Anyway, the book was great for me in that I came away from it feeling less alone. I’m not sure if it was good or bad that I spent the whole time reading it, sobbing my eyes out. And it certainly wasn’t good when I was reading it at the hospital and blubbing in front of everyone! lol! I think there is a definite time and place for a book like this. I still feel pretty isolated at the moment. I don’t really know how to change that. It’s so hard to know whether to live life thinking I’ve got years ahead of me, or whether if I do that and the cancer comes back next year, whether I’ll regret my choice.
But one thing I have realised is that I have allowed myeloma to consume most of my life. And I need to change that. It hasn’t done it in a wholly negative way, and I have gained loads from doing the fundraising that I have done, and am doing, and from supporting new myeloma patients for Myeloma UK. But I have realised this week that perhaps by doing all of that, I can never quite step away from it.
So I have made quite a big decision this week. I have decided that up until the ball on the 10th November, I will throw everything into fundraising and doing whatever I can for MUK. But once the ball has finished and I have wrapped it up (Christmas?), that will be it. I will pull away from it all for a couple of years and find other ways of keeping myself busy.
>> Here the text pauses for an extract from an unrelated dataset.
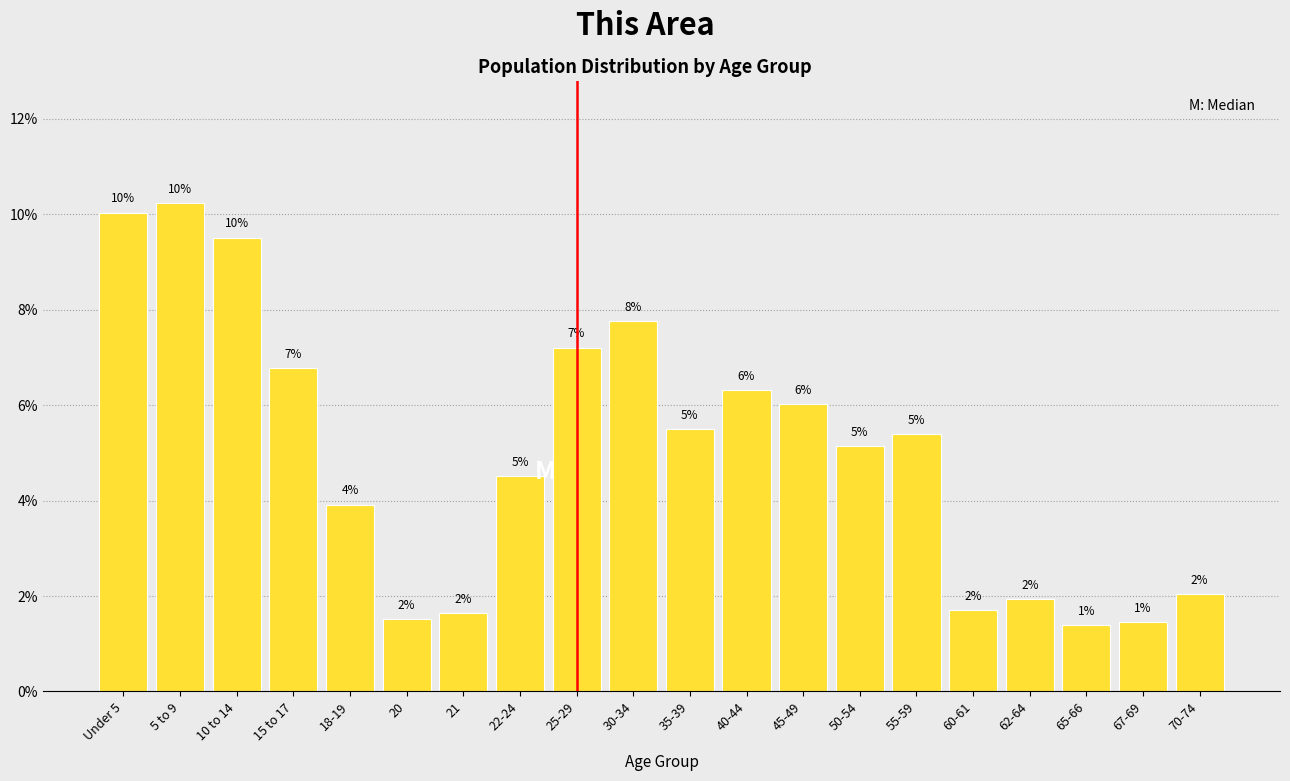

Approximately how many times larger is the value at 40-44 compared to 30-34?

0.8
I’m thinking of maybe trying to do charity fundraising outside of cancer charities. I can’t imagine being able to get a job that easily that is paid but that fits around the kids. And that is really important to me.
So to all of you who aren’t sure about supporting the ball as it’s just another fundraising initiative from me, please see it as the last time I will ask you to help in such an outright way. Obviously I’d love it if you continued to support MUK, but I won’t be doing things that mean I’m constantly asking for money.
The other major decision I have made this week is that I think we need some support. It’s amazing how hard it is to find that. I spoke to Macmillan today because I can’t get a GP appointment till the middle of next week. But Macmillan can’t really help either. It seems a bit harsh that not only do we have all the general costs associated with living with cancer (petrol to the hospital, parking, food, and that’s all on a good day!), but then if you want any help, it is made difficult to get it unless you are prepared to pay for it. I know not everything can be free…..we are lucky to get the NHS treatment we get….maybe I should stop moaning! But I think that as a family we need some support in knowing how to move forwards with living under the umbrella of a cancer diagnosis. At the moment, I just seem to be making everybody around me sad and I don’t want to do that.